Tudo o que eu estou a viver hoje, ele previu. Tenho-o gravado em cassete. Quando já tínhamos o plano para ir viver para Moçambique – e ele não o sabia – perguntámos-lhe onde íamos viver. E ele dizia, sem titubear, 'Vão viver numa cidade onde há um rio muito importante'. Em Maputo não há nenhum rio importante e nós gozávamos com o que dizia Mauricio Puerta. Mas três dias depois estávamos em Buenos Aires ao lado do rio da Prata.
Continua a consultá-lo?
Não, não. Essa foi a única vez. Não ando na vida guiado por isso.
Como foi recebido o seu livro na Colômbia? O que disseram a TV, os jornais?
Pensava que o mundo me ia cair em cima, que iam atacar-me de todos os lados, por causa do que revelei no livro.
Pensava que o livro ia cair como uma bomba…
Como uma não, como várias [risos]. Fui à Colômbia defender o livro, dei a cara, durante dez dias estive num hotel onde todos os diários, as rádios, os jornais, todos sabiam onde me encontrar. E recebi-os a todos. E todos só me perguntavam banalidades.
Por exemplo?
Sei que no meu livro há elementos escandalosos para a política colombiana. Publico a foto de um Presidente saudando muito carinhosamente a minha mãe. Um Presidente cuja campanha foi financiada na totalidade pelos dois grandes sócios do meu pai. Ninguém disse nada, ninguém perguntou nada. Pensei que iam aparecer 200 tipos para me atacar e não apareceu um só. Isso deixa-me muito contente por um lado e muito triste por outro. Contente porque as verdades reveladas no meu livro são contundentes e irrefutáveis. Triste porque não vai acontecer nada com elas.
Sofreu pressões enquanto escrevia o livro?
Claro! E nenhuma foi eficaz porque escrevi o que quis. Contei as histórias sem disfarces, fui fazer pesquisa, andei a perguntar onde não devia. O melhor exemplo da independência deste livro é que não falo mal de Fujimori. Não estou disposto a fazer favores aos gringos com os seus complôs. Não sinto qualquer animosidade contra eles, simplesmente não me presto a dizer mentiras. Não vou fazer de idiota útil para esse tipo de jogos. Nunca.
Poderia ter escrito este livro caso os irmãos Rodriguez Orijuela [chefes do cartel de Cali], por exemplo, não estivessem presos nos EUA?

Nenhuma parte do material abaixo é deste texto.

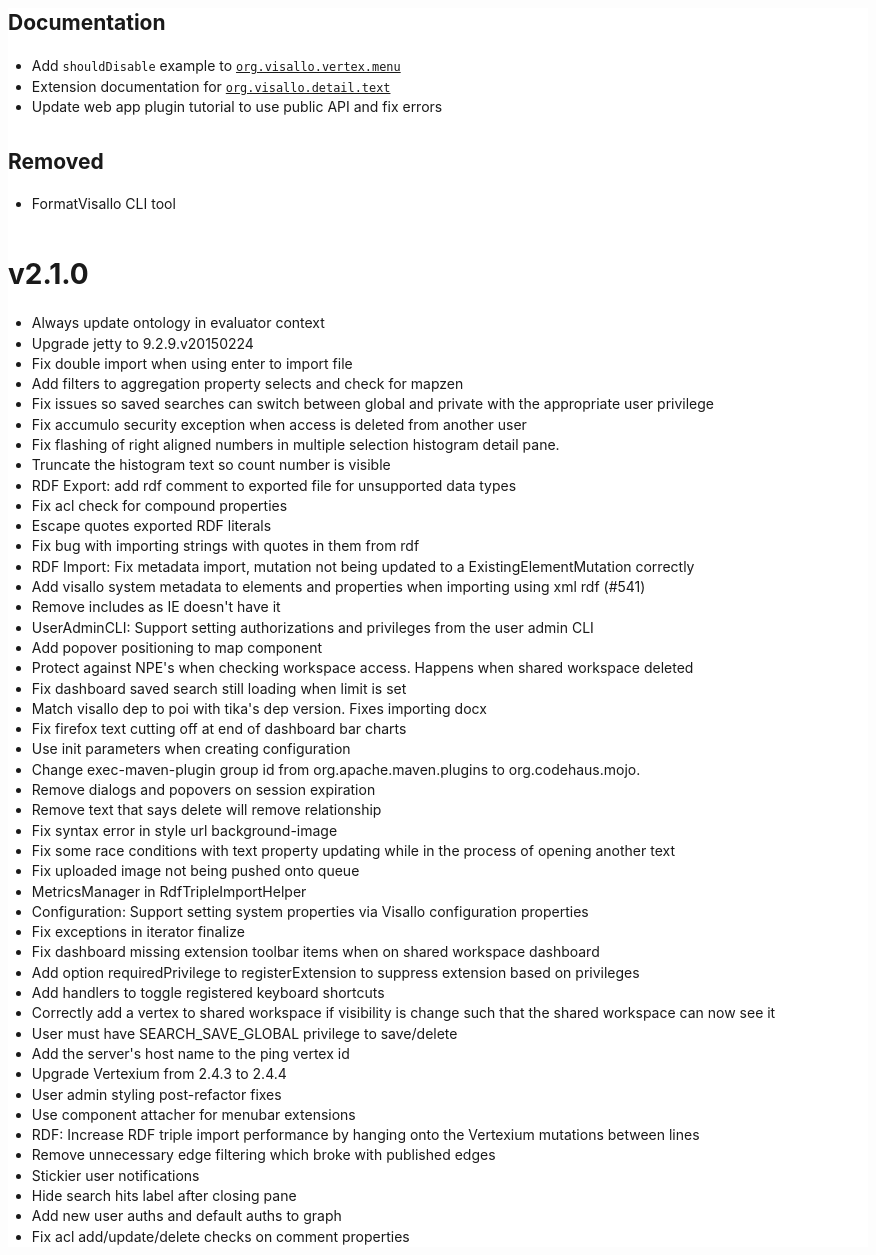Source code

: ## Documentation

* Add `shouldDisable` example to
  [`org.visallo.vertex.menu`](http://docs.visallo.org/extension-points/front-end/vertexMenu/)
* Extension documentation for
  [`org.visallo.detail.text`](http://docs.visallo.org/extension-points/front-end/detailText/)
* Update web app plugin tutorial to use public API and fix errors

## Removed

* FormatVisallo CLI tool

v2.1.0
==================

  * Always update ontology in evaluator context
  * Upgrade jetty to 9.2.9.v20150224
  * Fix double import when using enter to import file
  * Add filters to aggregation property selects and check for mapzen
  * Fix issues so saved searches can switch between global and private with the appropriate user privilege
  * Fix accumulo security exception when access is deleted from another user
  * Fix flashing of right aligned numbers in multiple selection histogram detail pane.
  * Truncate the histogram text so count number is visible
  * RDF Export: add rdf comment to exported file for unsupported data types
  * Fix acl check for compound properties
  * Escape quotes exported RDF literals
  * Fix bug with importing strings with quotes in them from rdf
  * RDF Import: Fix metadata import, mutation not being updated to a ExistingElementMutation correctly
  * Add visallo system metadata to elements and properties when importing using xml rdf (#541)
  * Remove includes as IE doesn't have it
  * UserAdminCLI: Support setting authorizations and privileges from the user admin CLI
  * Add popover positioning to map component
  * Protect against NPE's when checking workspace access. Happens when shared workspace deleted
  * Fix dashboard saved search still loading when limit is set
  * Match visallo dep to poi with tika's dep version. Fixes importing docx
  * Fix firefox text cutting off at end of dashboard bar charts
  * Use init parameters when creating configuration
  * Change exec-maven-plugin group id from org.apache.maven.plugins to org.codehaus.mojo.
  * Remove dialogs and popovers on session expiration
  * Remove text that says delete will remove relationship
  * Fix syntax error in style url background-image
  * Fix some race conditions with text property updating while in the process of opening another text
  * Fix uploaded image not being pushed onto queue
  * MetricsManager in RdfTripleImportHelper
  * Configuration: Support setting system properties via Visallo configuration properties
  * Fix exceptions in iterator finalize
  * Fix dashboard missing extension toolbar items when on shared workspace dashboard
  * Add option requiredPrivilege to registerExtension to suppress extension based on privileges
  * Add handlers to toggle registered keyboard shortcuts
  * Correctly add a vertex to shared workspace if visibility is change such that the shared workspace can now see it
  * User must have SEARCH_SAVE_GLOBAL privilege to save/delete
  * Add the server's host name to the ping vertex id
  * Upgrade Vertexium from 2.4.3 to 2.4.4
  * User admin styling post-refactor fixes
  * Use component attacher for menubar extensions
  * RDF: Increase RDF triple import performance by hanging onto the Vertexium mutations between lines
  * Remove unnecessary edge filtering which broke with published edges
  * Stickier user notifications
  * Hide search hits label after closing pane
  * Add new user auths and default auths to graph
  * Fix acl add/update/delete checks on comment properties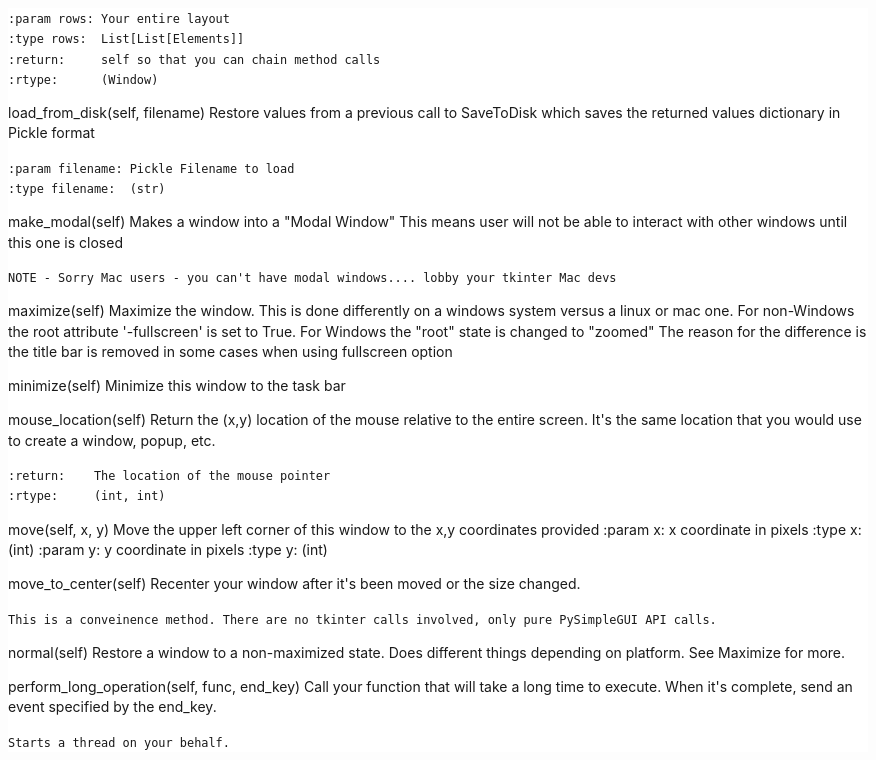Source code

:     :param rows: Your entire layout
    :type rows:  List[List[Elements]]
    :return:     self so that you can chain method calls
    :rtype:      (Window)

load_from_disk(self, filename)
    Restore values from a previous call to SaveToDisk which saves the returned values dictionary in Pickle format
     
    :param filename: Pickle Filename to load
    :type filename:  (str)

make_modal(self)
    Makes a window into a "Modal Window"
    This means user will not be able to interact with other windows until this one is closed
     
    NOTE - Sorry Mac users - you can't have modal windows.... lobby your tkinter Mac devs

maximize(self)
    Maximize the window. This is done differently on a windows system versus a linux or mac one.  For non-Windows
    the root attribute '-fullscreen' is set to True.  For Windows the "root" state is changed to "zoomed"
    The reason for the difference is the title bar is removed in some cases when using fullscreen option

minimize(self)
    Minimize this window to the task bar

mouse_location(self)
    Return the (x,y) location of the mouse relative to the entire screen.  It's the same location that
    you would use to create a window, popup, etc.
     
    :return:    The location of the mouse pointer
    :rtype:     (int, int)

move(self, x, y)
    Move the upper left corner of this window to the x,y coordinates provided
    :param x: x coordinate in pixels
    :type x:  (int)
    :param y: y coordinate in pixels
    :type y:  (int)

move_to_center(self)
    Recenter your window after it's been moved or the size changed.
     
    This is a conveinence method. There are no tkinter calls involved, only pure PySimpleGUI API calls.

normal(self)
    Restore a window to a non-maximized state.  Does different things depending on platform.  See Maximize for more.

perform_long_operation(self, func, end_key)
    Call your function that will take a long time to execute.  When it's complete, send an event
    specified by the end_key.
     
    Starts a thread on your behalf.
     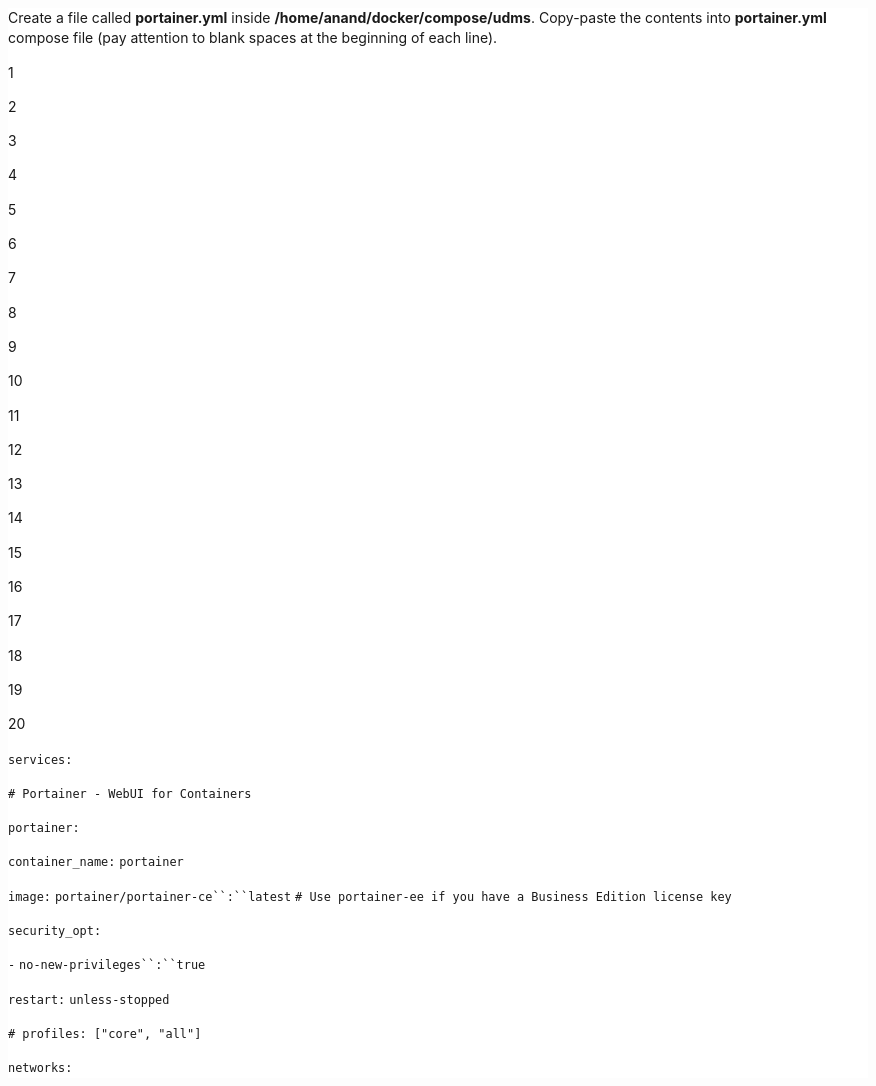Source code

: Create a file called **portainer.yml** inside **/home/anand/docker/compose/udms**. Copy-paste the contents into **portainer.yml** compose file (pay attention to blank spaces at the beginning of each line).

1

2

3

4

5

6

7

8

9

10

11

12

13

14

15

16

17

18

19

20

`services:`

`# Portainer - WebUI for Containers`

`portainer:`

`container_name:` `portainer`

`image:` ` portainer/portainer-ce``:``latest ` `# Use portainer-ee if you have a Business Edition license key`

`security_opt:`

`-` ` no-new-privileges``:``true `

`restart:` `unless-stopped`

`# profiles: ["core", "all"]`

`networks:`
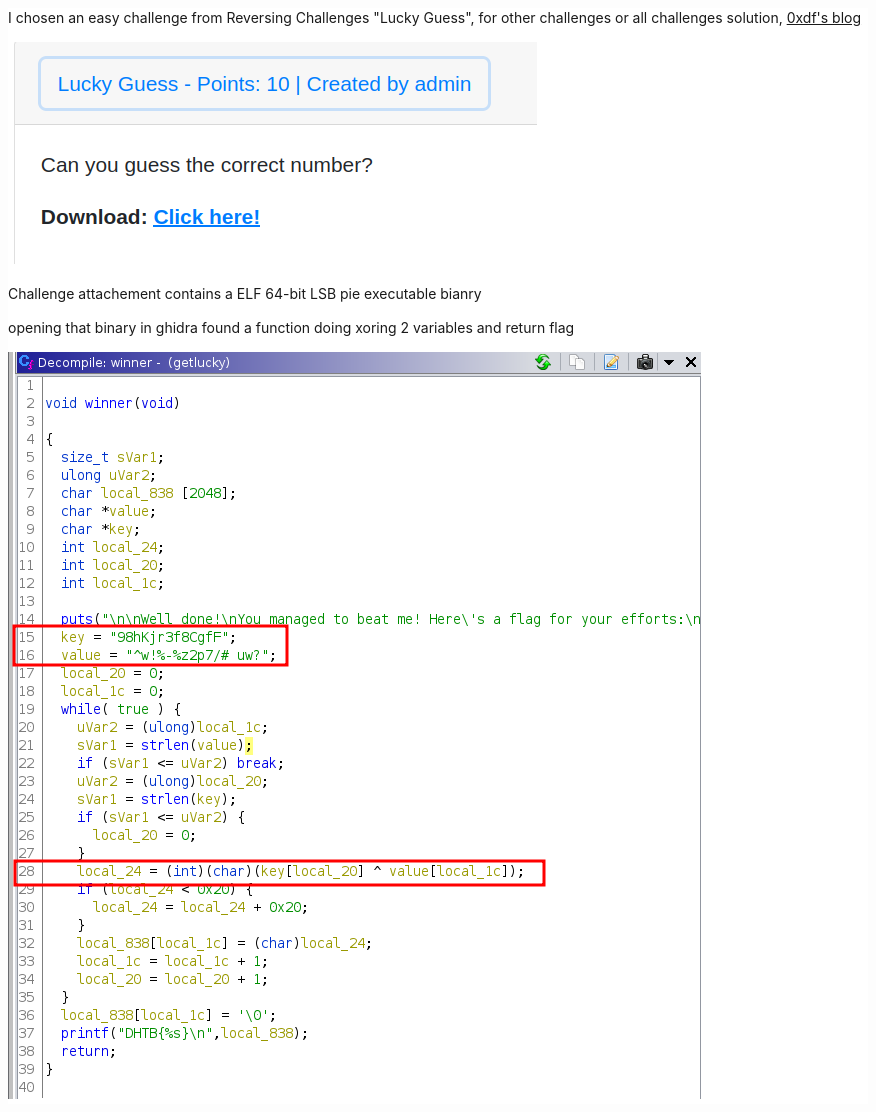 I chosen an easy challenge from Reversing Challenges "Lucky Guess", for other challenges or all challenges solution, [0xdf's blog](https://0xdf.gitlab.io/2022/01/15/htb-developer.html#challenges)

![](screenshots/the-chall.png)

Challenge attachement contains a ELF 64-bit LSB pie executable bianry

opening that binary in ghidra found a function doing xoring 2 variables and return flag

![](screenshots/reverse-chall.png)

Não, não poderia. Ou se Castaño [Carlos Castaño, líder paramilitar] estivesse vivo. Porquê? Porque também sou pai e sou responsável pela vida do meu filho. Não vou pôr a minha vida em risco por um livro. Se a editora me tivesse contactado um ano antes, teria dito que não. Mas entretanto aconteceram muitas coisas: uns foram mortos, outros foram presos, outros perderam o poder. E pude escrever o livro.
Lidou com vários chefes do narcotráfico. São tão maus como os imaginamos ou são pessoas como as outras?
[risos] São tão calmos como você e eu, mas mandam matar com a mesma tranquilidade com que nós estamos aqui a conversar. E podem dizer-te que te vão matar com um sorriso nos lábios.